• [THE PROBLEM] Gather each line of the entries below that includes "index".

[THE RECORDS Boundary: Start]

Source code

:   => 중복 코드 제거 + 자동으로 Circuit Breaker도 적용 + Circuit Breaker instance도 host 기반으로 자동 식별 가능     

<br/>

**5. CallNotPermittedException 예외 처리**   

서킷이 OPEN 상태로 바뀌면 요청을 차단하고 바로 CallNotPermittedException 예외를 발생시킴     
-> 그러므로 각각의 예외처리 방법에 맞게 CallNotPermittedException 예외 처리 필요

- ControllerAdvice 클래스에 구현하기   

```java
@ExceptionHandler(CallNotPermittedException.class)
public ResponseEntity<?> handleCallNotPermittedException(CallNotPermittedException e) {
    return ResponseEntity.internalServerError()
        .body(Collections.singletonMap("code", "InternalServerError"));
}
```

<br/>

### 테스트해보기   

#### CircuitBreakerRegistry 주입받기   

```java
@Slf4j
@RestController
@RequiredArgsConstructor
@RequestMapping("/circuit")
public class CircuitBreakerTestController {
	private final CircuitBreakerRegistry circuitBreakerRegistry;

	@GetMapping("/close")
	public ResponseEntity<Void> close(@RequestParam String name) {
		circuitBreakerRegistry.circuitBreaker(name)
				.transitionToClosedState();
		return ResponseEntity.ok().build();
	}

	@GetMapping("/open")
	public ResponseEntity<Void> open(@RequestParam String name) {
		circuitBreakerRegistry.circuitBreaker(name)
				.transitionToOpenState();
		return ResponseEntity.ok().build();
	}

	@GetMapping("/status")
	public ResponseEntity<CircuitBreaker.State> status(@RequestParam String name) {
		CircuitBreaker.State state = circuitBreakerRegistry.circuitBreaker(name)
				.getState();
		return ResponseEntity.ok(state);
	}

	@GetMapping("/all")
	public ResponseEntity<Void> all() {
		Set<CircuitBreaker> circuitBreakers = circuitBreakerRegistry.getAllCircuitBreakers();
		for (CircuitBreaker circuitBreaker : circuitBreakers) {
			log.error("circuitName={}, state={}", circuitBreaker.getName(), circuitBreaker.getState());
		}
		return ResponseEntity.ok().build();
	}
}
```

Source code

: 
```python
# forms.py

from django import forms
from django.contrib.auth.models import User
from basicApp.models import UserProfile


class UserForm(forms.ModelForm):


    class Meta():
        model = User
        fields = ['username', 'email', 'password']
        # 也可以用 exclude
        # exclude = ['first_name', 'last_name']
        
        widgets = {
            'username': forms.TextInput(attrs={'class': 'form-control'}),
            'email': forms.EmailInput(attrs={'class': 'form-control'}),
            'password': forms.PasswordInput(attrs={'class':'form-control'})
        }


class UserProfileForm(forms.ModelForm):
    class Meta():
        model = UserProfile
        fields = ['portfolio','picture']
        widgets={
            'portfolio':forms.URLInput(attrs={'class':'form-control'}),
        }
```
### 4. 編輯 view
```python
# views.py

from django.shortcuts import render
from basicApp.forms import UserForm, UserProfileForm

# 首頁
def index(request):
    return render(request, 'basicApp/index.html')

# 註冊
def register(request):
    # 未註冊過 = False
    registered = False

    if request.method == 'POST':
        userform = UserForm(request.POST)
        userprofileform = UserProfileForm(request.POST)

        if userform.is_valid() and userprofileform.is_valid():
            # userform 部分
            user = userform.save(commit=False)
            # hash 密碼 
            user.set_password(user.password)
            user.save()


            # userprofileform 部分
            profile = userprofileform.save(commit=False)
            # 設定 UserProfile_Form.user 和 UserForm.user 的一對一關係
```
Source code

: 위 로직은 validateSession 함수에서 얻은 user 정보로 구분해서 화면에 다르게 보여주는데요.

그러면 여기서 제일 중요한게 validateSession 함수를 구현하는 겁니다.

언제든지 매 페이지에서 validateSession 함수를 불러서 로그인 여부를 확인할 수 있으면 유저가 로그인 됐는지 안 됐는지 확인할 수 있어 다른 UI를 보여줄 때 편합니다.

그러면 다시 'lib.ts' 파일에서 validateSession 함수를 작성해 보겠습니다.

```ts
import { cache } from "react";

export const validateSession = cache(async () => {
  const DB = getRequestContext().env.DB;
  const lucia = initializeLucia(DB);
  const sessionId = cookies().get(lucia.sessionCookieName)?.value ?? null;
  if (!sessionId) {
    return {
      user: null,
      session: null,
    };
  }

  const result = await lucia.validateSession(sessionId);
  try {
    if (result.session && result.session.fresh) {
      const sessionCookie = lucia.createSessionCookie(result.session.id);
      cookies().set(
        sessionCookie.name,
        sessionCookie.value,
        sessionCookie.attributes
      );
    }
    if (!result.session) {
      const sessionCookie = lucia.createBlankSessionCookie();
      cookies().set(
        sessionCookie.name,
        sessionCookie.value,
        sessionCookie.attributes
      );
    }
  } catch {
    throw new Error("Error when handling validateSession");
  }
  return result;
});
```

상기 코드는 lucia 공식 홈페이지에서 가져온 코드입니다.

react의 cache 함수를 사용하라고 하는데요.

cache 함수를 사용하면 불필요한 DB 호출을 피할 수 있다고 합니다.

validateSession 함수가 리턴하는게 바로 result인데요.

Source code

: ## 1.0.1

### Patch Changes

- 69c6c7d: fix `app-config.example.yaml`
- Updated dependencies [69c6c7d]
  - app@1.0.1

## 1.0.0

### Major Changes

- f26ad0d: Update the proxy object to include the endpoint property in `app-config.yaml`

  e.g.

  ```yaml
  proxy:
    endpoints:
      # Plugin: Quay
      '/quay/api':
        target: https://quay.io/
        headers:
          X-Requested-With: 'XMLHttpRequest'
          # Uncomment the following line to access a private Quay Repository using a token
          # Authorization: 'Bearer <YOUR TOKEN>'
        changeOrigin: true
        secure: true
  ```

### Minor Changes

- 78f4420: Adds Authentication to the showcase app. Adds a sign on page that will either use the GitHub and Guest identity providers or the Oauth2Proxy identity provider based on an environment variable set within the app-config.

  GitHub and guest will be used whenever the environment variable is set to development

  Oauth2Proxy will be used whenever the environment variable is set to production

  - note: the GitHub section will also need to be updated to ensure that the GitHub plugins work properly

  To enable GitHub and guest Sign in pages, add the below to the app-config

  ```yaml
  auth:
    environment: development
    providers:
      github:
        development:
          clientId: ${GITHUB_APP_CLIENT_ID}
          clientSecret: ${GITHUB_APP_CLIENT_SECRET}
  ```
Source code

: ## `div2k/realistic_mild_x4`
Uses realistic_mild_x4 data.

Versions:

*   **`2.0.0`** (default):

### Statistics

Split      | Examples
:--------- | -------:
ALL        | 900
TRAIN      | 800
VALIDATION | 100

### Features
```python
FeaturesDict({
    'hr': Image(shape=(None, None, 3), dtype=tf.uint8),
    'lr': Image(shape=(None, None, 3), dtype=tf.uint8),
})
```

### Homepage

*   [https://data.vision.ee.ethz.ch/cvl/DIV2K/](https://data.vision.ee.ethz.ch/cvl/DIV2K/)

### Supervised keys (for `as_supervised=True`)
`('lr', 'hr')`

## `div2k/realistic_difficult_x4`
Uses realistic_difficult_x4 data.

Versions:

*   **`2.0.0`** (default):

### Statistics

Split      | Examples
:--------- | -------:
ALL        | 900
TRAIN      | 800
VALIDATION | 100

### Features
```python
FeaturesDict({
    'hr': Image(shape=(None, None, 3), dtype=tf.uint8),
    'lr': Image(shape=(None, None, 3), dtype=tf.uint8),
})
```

[THE RECORDS Boundary: End]

• [WRITTEN ANSWER]
def index(request):
    return render(request, 'basicApp/index.html')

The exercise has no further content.